University of Miami wants Kyle Wright interview tossed from NCAA investigation

Testimony by ex-UM quarterback Kyle Wright that substantiated six NCAA allegations was tainted, says UM’s motion to dismiss the case.

04/06/2013 12:00 AM

08/10/2014 10:55 PM

One of the points of contention in the NCAA’s ongoing battle with the University of Miami is that UM wants an incriminating interview with former Hurricanes quarterback Kyle Wright tossed from being used as evidence, three sources told The Miami Herald.

Wright, whose name was redacted (and instead identified as “Student 1”) from the version of UM’s motion to dismiss recently leaked to the public, was interviewed by the NCAA on Feb. 24, 2012, an interview that “should have been expunged from the record,” according to UM’s motion filed March 29.

UM contends that the questions asked could have been “improperly influenced by information that the enforcement staff had received” from the December 2011 deposition of former UM equipment room worker Sean Allen.

The 45-page motion states that during the interview, Wright provided information “used to substantiate” six allegations against Miami.

In an October 2012 story, The Miami Herald reported that Allen was asked by the NCAA about at least two trips that Allen claimed he and Michael Huyghue, then UM booster Nevin Shapiro’s former business partner, took with Wright in 2005.

One trip was to the Bahamas and another to a Snoop Dogg concert at the Joe Louis Arena in Detroit, where they stayed at the Ritz Carlton. Wright was a sophomore then.

But Allen was never questioned during his December 2011 deposition about those trips. He was asked about whether he or Shapiro provided money or extra benefits to Wright and numerous other football players at UM.

UM’s position is that such information was supposed to be removed as evidence by the NCAA because Wright would have never offered it had he not known Allen had been deposed.

After hiring an outside law firm to conduct an investigation of the NCAA’s enforcement-related handling of the case, college athletics’ governing body said it removed all “tainted” evidence tied to two bankruptcy-related depositions conducted by Shapiro’s lawyer, Maria Elena Perez. The final report made public by the NCAA in February said Perez was paid to improperly obtain the information during the depositions of Allen and Huyghue. The NCAA does not have subpoena power.

“The Notice [of Allegations] contained several allegations that were substantiated either completely or in large measure from testimony provided by [Wright] in his February 24, 2012, interview,” UM wrote in its motion.

Two sources said that Friday was the deadline for the NCAA to file its response to multiple motions-to-dismiss by UM lawyers and several former coaches. Each said they hadn’t heard if that had happened as of late in the day.

An NCAA spokeswoman did not respond to a phone message and email left by The Miami Herald.

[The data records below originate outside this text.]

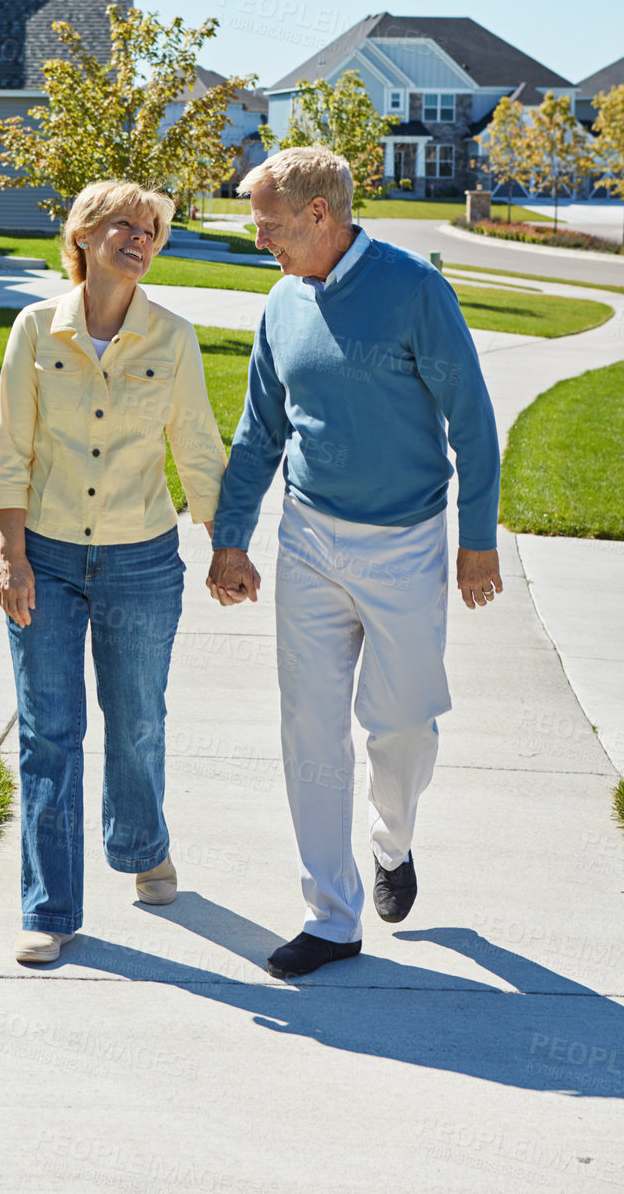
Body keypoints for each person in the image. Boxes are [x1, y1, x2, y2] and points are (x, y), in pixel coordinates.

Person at [206, 146, 502, 981]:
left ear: (319, 215)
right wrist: (233, 537)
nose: (258, 235)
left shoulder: (415, 292)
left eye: (267, 222)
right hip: (309, 539)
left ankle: (392, 840)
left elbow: (472, 422)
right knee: (309, 727)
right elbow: (260, 430)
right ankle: (330, 916)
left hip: (407, 543)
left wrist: (476, 540)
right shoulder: (282, 301)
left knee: (402, 727)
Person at [0, 179, 226, 965]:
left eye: (152, 229)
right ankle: (50, 906)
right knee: (49, 735)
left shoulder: (174, 337)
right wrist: (11, 556)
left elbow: (196, 446)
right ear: (83, 236)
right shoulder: (34, 329)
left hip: (142, 560)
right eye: (123, 224)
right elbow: (9, 450)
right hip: (46, 560)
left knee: (137, 722)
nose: (140, 238)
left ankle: (143, 846)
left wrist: (227, 546)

The Associated Press reported Friday that Wright “appears several times in the notice of allegations against Miami, and that he is one of 48 players the NCAA said received ‘VIP access and beverage service’ from Shapiro at Miami nightclubs between 2002 and 2009; He was also one of 38 players the NCAA said was entertained at Shapiro’s home, one of 18 who received invitations to bowling alley outings from the former booster, and one of seven who dined with him at a Benihana restaurant.

“Wright, also according to the [NOA] against Miami, received at least $1,824 in impermissible benefits ‘in an effort to secure signing with Axcess Sports.’ ”

UM also said the NCAA informed it several times that it was Wright who “reached out” to request being interviewed, but that Wright told a UM outside counsel that “he did not contact the NCAA.”

UM reported that Wright said former investigator Rich Johanningmeier contacted him to request the interview.

“Going into [the interview] I did know that, you know, Allen was involved in a deposition two weeks prior to my call, so I knew that the information had been given to the NCAA,” Wright is quoted as saying. “I live and work a normal job just like everybody else, and really the last thing I wanted to do was, you know, have my name mixed up in this and have my family’s named mixed up in this.”

Wright “stated the only reason he responded to the NCAA’s interview request was because he was aware Allen had been deposed on the matter.”

The two indicated, UM wrote, that “they had a friendly relationship.”

UM wrote in its motion to dismiss: “Given that [Wright] never would have agreed to be interviewed by the enforcement staff were it not for his knowledge that Allen had been deposed, [Wright’s] interview should have been completely expunged from the investigative record and the Notice devoid of allegations that were charged based” on his testimony.

“… If the enforcement staff could not properly investigate itself to sufficiently ‘cleanse’ the investigative record [even with outside help], how can [UM] have confidence that the enforcement staff competently carried out the investigation?”

Miami Herald staff writers Barry Jackson and Jay Weaver contributed to this report.